Черной небывалой ненавистью поднималась душа Ильи против этих черных наглых птиц. Он даже останавливал плуг, выхватывал из него железную чистилку и, нацелившись, изо всей силы швырял ее в грачей. Ругался, что не мог попасть и все-таки одного подшиб. Со злорадной усмешкой взял еще живую с перешибленным крылом птицу и, плюнув ей в красный широко открытый, быстро дышащий рот, заглянул в светло-синие глаза и, захохотав, с облегчением выругался. Потом взял за лапку, ударил головой о дышло плуга, швырнул в борозду и, сев на плуг, стал заворачивать цигарку. Закурил и снова зашагал за плугом, полусогнутый, могучий и широкий, с набившейся в кучерявой молодой бородке и в бровях липкой черной пылью.
И у всех троих одинаково: в молчании, тайно созревала одна и та же дума об одном: кто такой купец Подосинский и откуда Матвей узнал о том, о чем даже наедине с собой никто из них не говорил и даже не решался подумать: о судьбе самой купчихи Подосинской?
Не то весна бодрила и ласкала солнцем, не то первые всходы веселили глаз нежной хрупкой розоватой зеленью, не то обилие в этом году народившихся жеребят радовало заливистым и нежным ржанием на полях, но все трое с каждым днем становились веселее и, ни слова не сказав о Дуне, знали, что все думают о ней и все хотели ее увидеть хотя бы и такой, какая есть.
И мысль о том, что это может быть ошибка или сон, — пугала. Хотелось, чтобы было правдой все, лишь бы было верно, что она жива и где-то тут, в семидесяти верстах, в семи часах езды средней лошадиной рысью.
Пашни лежали в стороне от тракта, верстах в пяти, но часто пустые подводы, звеня колокольчиками, подбегали к стану.
Менялись лошади и ямщики и ездили с подводами все больше старые либо малые. И вот однажды выпал, наконец, Микулкин черед. Даже дух у него захватило, когда узнал об этом, захлебнулся, побежал коней ловить — запнулся, отказался от обеда. В первый раз почти хозяином на паре лошадей, на паре из тех, на которых барановал, которых знал лучше других.
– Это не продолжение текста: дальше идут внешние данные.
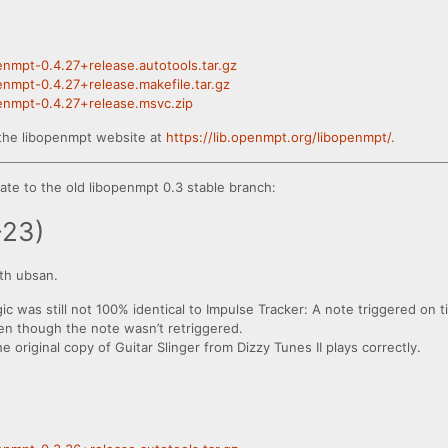
penmpt-0.4.27+release.autotools.tar.gz
penmpt-0.4.27+release.makefile.tar.gz
penmpt-0.4.27+release.msvc.zip
the libopenmpt website at
https://lib.openmpt.org/libopenmpt/
.
te to the old libopenmpt 0.3 stable branch:
-23)
th ubsan.
gic was still not 100% identical to Impulse Tracker: A note triggered on t
even though the note wasn’t retriggered.
original copy of Guitar Slinger from Dizzy Tunes II plays correctly.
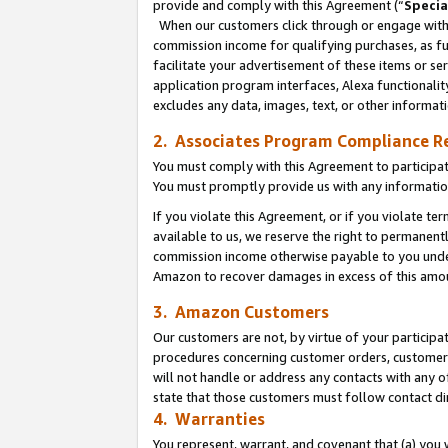
provide and comply with this Agreement (“
Specia
When our customers click through or engage with t
commission income for qualifying purchases, as furt
facilitate your advertisement of these items or ser
application program interfaces, Alexa functionalit
excludes any data, images, text, or other informat
2. Associates Program Compliance R
You must comply with this Agreement to participa
You must promptly provide us with any informatio
If you violate this Agreement, or if you violate t
available to us, we reserve the right to permanent
commission income otherwise payable to you under 
Amazon to recover damages in excess of this amo
3. Amazon Customers
Our customers are not, by virtue of your participat
procedures concerning customer orders, customer 
will not handle or address any contacts with any o
state that those customers must follow contact di
4. Warranties
You represent, warrant, and covenant that (a) you 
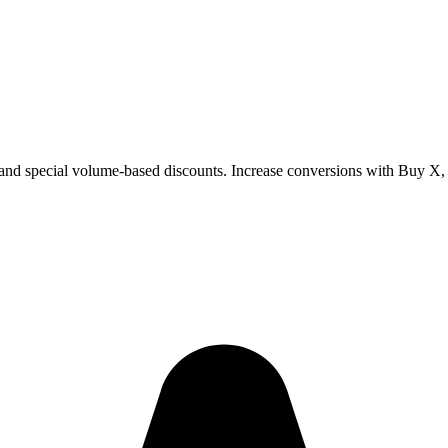
special volume-based discounts. Increase conversions with Buy X, Ge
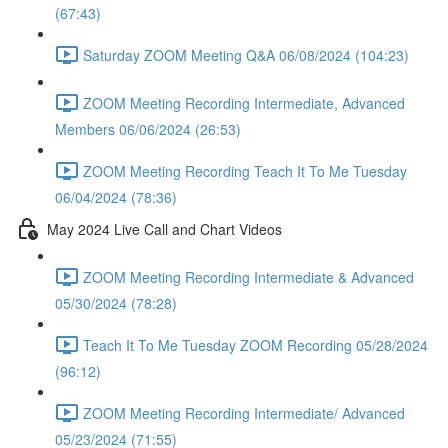
(67:43)
Saturday ZOOM Meeting Q&A 06/08/2024 (104:23)
ZOOM Meeting Recording Intermediate, Advanced
Members 06/06/2024 (26:53)
ZOOM Meeting Recording Teach It To Me Tuesday
06/04/2024 (78:36)
May 2024 Live Call and Chart Videos
ZOOM Meeting Recording Intermediate & Advanced
05/30/2024 (78:28)
Teach It To Me Tuesday ZOOM Recording 05/28/2024
(96:12)
ZOOM Meeting Recording Intermediate/ Advanced
05/23/2024 (71:55)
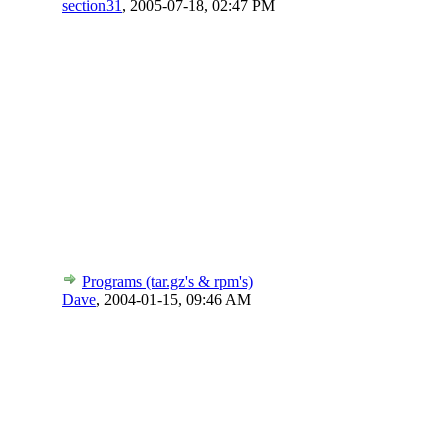
section31
,
2005-07-18, 02:47 PM
Programs (tar.gz's & rpm's)
Dave
,
2004-01-15, 09:46 AM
Не слыхал, что наказал отец, даже не понял, куда ехать, кого везти. Сел на козлы, взял вожжи, выронил, соскочил, обогнал лошадей, удержал за узды, справился с вожжами и только тогда услышал, что его ругают.
— Экой полоротый! Эдак сам под колеса угодишь.
Но Микулка снова сел на козлы и обернулся, даже сморщился от убеждения, что теперь его и силой не стащишь с телеги.
— На обратном пути, возле Дедушкиной пасеки-то покорми, — кричал Матвей, — Да не гони, смотри у меня!
Понял Микулка куда ехать, но еще не знал, кого везти.
— А где барин-то? — спросил он издали.
— Да какой те к черту барин? Говорят тебе почтаря повезешь после обеда.
Микулка даже и не знал, что почтарь не барин и что ездит он два раза в неделю по четвергам и понедельникам.
Поехал.
Лошади, как мысли: потянул вожжей направо — повернут в сторону, повернул налево — тоже. Тпрукнул и даже чуть натянул вожжи — стали. Прямо — мысли.
— Милые! Хорошие мои. Братушки вы мои! — с нежностью пролепетал Микулка и, чукнув на лошадей, побежал рысцой и заорал какую-то неслыханную, но веселую и радостную песню. Даже волосы на голове зашевелились: так грустно — радостно, правильно, так солнечно и зелено, так высоко и далеко, так сладко ехать одному на паре лошадей, на таких родных, послушных, смирных Гнедичках.